A procuradora-geral da República, Raquel Dodge, pediu à Polícia Federal que investigue diversos casos de vazamentos de delações premiadas. Espera-se que as diligências sejam bem-sucedidas e que se conheçam os responsáveis por esses crimes, que causaram danos especialmente graves ao País nos últimos tempos, sem que ninguém tenha sido punido.
Na época em que a Procuradoria-Geral da República era chefiada por Rodrigo Janot, houve numerosos episódios de vazamento dos depoimentos de delatores, muito antes que a colaboração desses criminosos confessos pudesse resultar em denúncia formalmente aceita pelo Supremo Tribunal Federal. Ou seja, circulou pela imprensa uma imensa quantidade de informações sensíveis que eram apenas preliminares, carentes de investigações mais aprofundadas e de provas que as sustentassem.
Uma vez publicadas, contudo, essas informações ganharam ares de verdade, sustentando denúncias as mais diversas contra vários políticos e autoridades – sem que estes sequer tivessem acesso ao conteúdo completo dos depoimentos que supostamente os incriminavam.

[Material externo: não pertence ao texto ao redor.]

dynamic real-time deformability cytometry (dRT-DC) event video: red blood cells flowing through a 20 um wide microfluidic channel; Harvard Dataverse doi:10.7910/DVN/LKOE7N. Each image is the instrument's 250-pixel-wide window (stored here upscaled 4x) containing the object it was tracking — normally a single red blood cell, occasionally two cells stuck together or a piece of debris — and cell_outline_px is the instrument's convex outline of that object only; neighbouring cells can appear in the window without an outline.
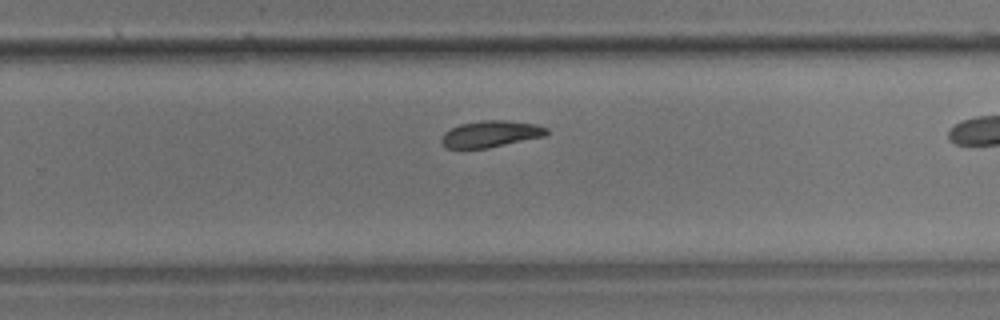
{"species": "common noctule bat (a hibernating species)", "species_latin": "Nyctalus noctula", "temperature_condition": "room temperature", "stored_images_in_passage": 26, "camera_frame_rate_fps": 3000, "um_per_image_px": 0.085, "animal": {"sex": "male", "body_mass_g": 17.9}, "frame": {"image": 1, "passage_image": 19, "time_ms": 6.0, "image_size_px": [1000, 320], "cell_outline_px": [[548, 132], [544, 136], [488, 148], [448, 148], [440, 140], [444, 132], [460, 124], [480, 120], [504, 120], [536, 124], [548, 128]], "centroid_in_image_um": [41.71, 11.37], "position_along_channel_um": 288.1, "area_um2": 16.13}}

Trata-se de evidente violação dos direitos básicos de qualquer cidadão, a começar pelo direito de defesa, miseravelmente comprometido pela impossibilidade de conhecer o processo, uma vez que este nem sequer existia. Mas o “tribunal popular” que se estabelece a partir do vazamento das delações é suficiente para condenar quem tiver a má sorte de ter o nome balbuciado por algum delator – que, não se pode esquecer, é apenas um criminoso que decidiu colaborar com a Justiça para mitigar sua pena, entregando os chefes da quadrilha e detalhando o funcionamento dos esquemas.
Tudo o que um delator diz deve ser provado para ter serventia em qualquer processo. A rigor, a colaboração é apenas o início de um trabalho investigativo, por mais grave que seja o que lá se declara. Há algum tempo, contudo, as delações se transformaram em arma política, usada por sabe-se lá quem – é o que as investigações pedidas por Raquel Dodge devem revelar –, com o objetivo de causar tumulto, fulminar reputações e interferir diretamente na agenda governamental.
Não foi outro o resultado, por exemplo, do vazamento da colaboração do empresário Joesley Batista com a Procuradoria-Geral, cujo conteúdo sugeria ampla corrupção no governo de Michel Temer – e tentava envolver o presidente em pessoa, que teve conversa gravada clandestinamente por Joesley. Sem exagero, pode-se atribuir a esse vazamento uma parte significativa das dificuldades que o governo enfrenta desde então para aprovar a reforma da Previdência, cuja importância para o País nunca é demais enfatizar. Ou seja, uma ação leviana, a serviço de indivíduos com objetivos particulares inconfessáveis, colocou em risco aquela que constitui a principal medida para evitar o colapso das contas públicas num futuro próximo.
Por esses motivos vem em boa hora a decisão da procuradora-geral Raquel Dodge de colocar um pouco de ordem na casa, tratando os vazamentos de delações como devem ser tratados – isto é, como crimes muito graves. Conforme noticiou O Globo, a disposição de Raquel Dodge vai ainda mais longe: ela pretende devolver aos advogados as delações que eventualmente vazarem. A mensagem, clara, é que todos os envolvidos nas colaborações premiadas devem cuidar para que não haja vazamentos.
Além disso, os candidatos a delator estão encontrando maior dificuldade para fechar acordos com a Procuradoria-Geral, situação muito distinta da vivida durante a gestão de Rodrigo Janot. Basta lembrar que a Procuradoria, sob Janot, aceitou a colaboração de quase oito dezenas de executivos da Odebrecht, naquela que ficou conhecida como “delação do fim do mundo” e que acabou se mostrando inútil para as investigações – mas extremamente útil para os delatores.
O mais importante de tudo isso é que Raquel Dodge e sua equipe vêm conduzindo seu trabalho de maneira bastante reservada. Só esse apreço pela discrição já é um grande avanço, depois de anos de espalhafato irresponsável.